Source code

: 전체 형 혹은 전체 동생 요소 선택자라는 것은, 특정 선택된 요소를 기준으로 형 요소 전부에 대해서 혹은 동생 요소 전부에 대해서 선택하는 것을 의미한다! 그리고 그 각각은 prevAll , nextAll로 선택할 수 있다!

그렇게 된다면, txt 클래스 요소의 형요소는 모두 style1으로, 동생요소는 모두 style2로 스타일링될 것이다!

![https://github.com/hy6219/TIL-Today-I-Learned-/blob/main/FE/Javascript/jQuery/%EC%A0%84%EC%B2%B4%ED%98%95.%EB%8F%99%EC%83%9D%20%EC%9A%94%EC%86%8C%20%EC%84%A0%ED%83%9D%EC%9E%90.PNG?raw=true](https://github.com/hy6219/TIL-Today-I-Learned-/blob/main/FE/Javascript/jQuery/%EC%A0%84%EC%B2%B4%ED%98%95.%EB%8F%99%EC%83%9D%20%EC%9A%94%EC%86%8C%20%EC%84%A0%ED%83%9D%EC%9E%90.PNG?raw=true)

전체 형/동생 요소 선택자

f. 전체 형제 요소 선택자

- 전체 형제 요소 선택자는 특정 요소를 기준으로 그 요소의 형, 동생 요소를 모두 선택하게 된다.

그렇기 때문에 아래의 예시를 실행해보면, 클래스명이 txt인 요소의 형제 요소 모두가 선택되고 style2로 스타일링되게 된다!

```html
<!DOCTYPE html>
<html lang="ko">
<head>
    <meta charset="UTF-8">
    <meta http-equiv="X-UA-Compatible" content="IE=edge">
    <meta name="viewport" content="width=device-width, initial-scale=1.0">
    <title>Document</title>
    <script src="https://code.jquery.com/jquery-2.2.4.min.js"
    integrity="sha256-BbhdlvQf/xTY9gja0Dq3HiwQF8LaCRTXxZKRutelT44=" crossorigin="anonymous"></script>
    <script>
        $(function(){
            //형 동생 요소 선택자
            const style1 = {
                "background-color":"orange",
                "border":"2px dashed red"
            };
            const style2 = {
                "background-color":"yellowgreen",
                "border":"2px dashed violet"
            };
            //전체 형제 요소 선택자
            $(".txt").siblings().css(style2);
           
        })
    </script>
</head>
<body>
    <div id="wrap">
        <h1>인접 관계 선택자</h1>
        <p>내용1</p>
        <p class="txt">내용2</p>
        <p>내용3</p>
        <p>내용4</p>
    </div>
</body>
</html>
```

____

## Goal of the exercise:
All entries should be restated word for word.

## Output for this exercise:
Source code

: 전체 형 혹은 전체 동생 요소 선택자라는 것은, 특정 선택된 요소를 기준으로 형 요소 전부에 대해서 혹은 동생 요소 전부에 대해서 선택하는 것을 의미한다! 그리고 그 각각은 prevAll , nextAll로 선택할 수 있다!

그렇게 된다면, txt 클래스 요소의 형요소는 모두 style1으로, 동생요소는 모두 style2로 스타일링될 것이다!

![https://github.com/hy6219/TIL-Today-I-Learned-/blob/main/FE/Javascript/jQuery/%EC%A0%84%EC%B2%B4%ED%98%95.%EB%8F%99%EC%83%9D%20%EC%9A%94%EC%86%8C%20%EC%84%A0%ED%83%9D%EC%9E%90.PNG?raw=true](https://github.com/hy6219/TIL-Today-I-Learned-/blob/main/FE/Javascript/jQuery/%EC%A0%84%EC%B2%B4%ED%98%95.%EB%8F%99%EC%83%9D%20%EC%9A%94%EC%86%8C%20%EC%84%A0%ED%83%9D%EC%9E%90.PNG?raw=true)

전체 형/동생 요소 선택자

f. 전체 형제 요소 선택자

- 전체 형제 요소 선택자는 특정 요소를 기준으로 그 요소의 형, 동생 요소를 모두 선택하게 된다.

그렇기 때문에 아래의 예시를 실행해보면, 클래스명이 txt인 요소의 형제 요소 모두가 선택되고 style2로 스타일링되게 된다!

```html
<!DOCTYPE html>
<html lang="ko">
<head>
    <meta charset="UTF-8">
    <meta http-equiv="X-UA-Compatible" content="IE=edge">
    <meta name="viewport" content="width=device-width, initial-scale=1.0">
    <title>Document</title>
    <script src="https://code.jquery.com/jquery-2.2.4.min.js"
    integrity="sha256-BbhdlvQf/xTY9gja0Dq3HiwQF8LaCRTXxZKRutelT44=" crossorigin="anonymous"></script>
    <script>
        $(function(){
            //형 동생 요소 선택자
            const style1 = {
                "background-color":"orange",
                "border":"2px dashed red"
            };
            const style2 = {
                "background-color":"yellowgreen",
                "border":"2px dashed violet"
            };
            //전체 형제 요소 선택자
            $(".txt").siblings().css(style2);
           
        })
    </script>
</head>
<body>
    <div id="wrap">
        <h1>인접 관계 선택자</h1>
        <p>내용1</p>
        <p class="txt">내용2</p>
        <p>내용3</p>
        <p>내용4</p>
    </div>
</body>
</html>
```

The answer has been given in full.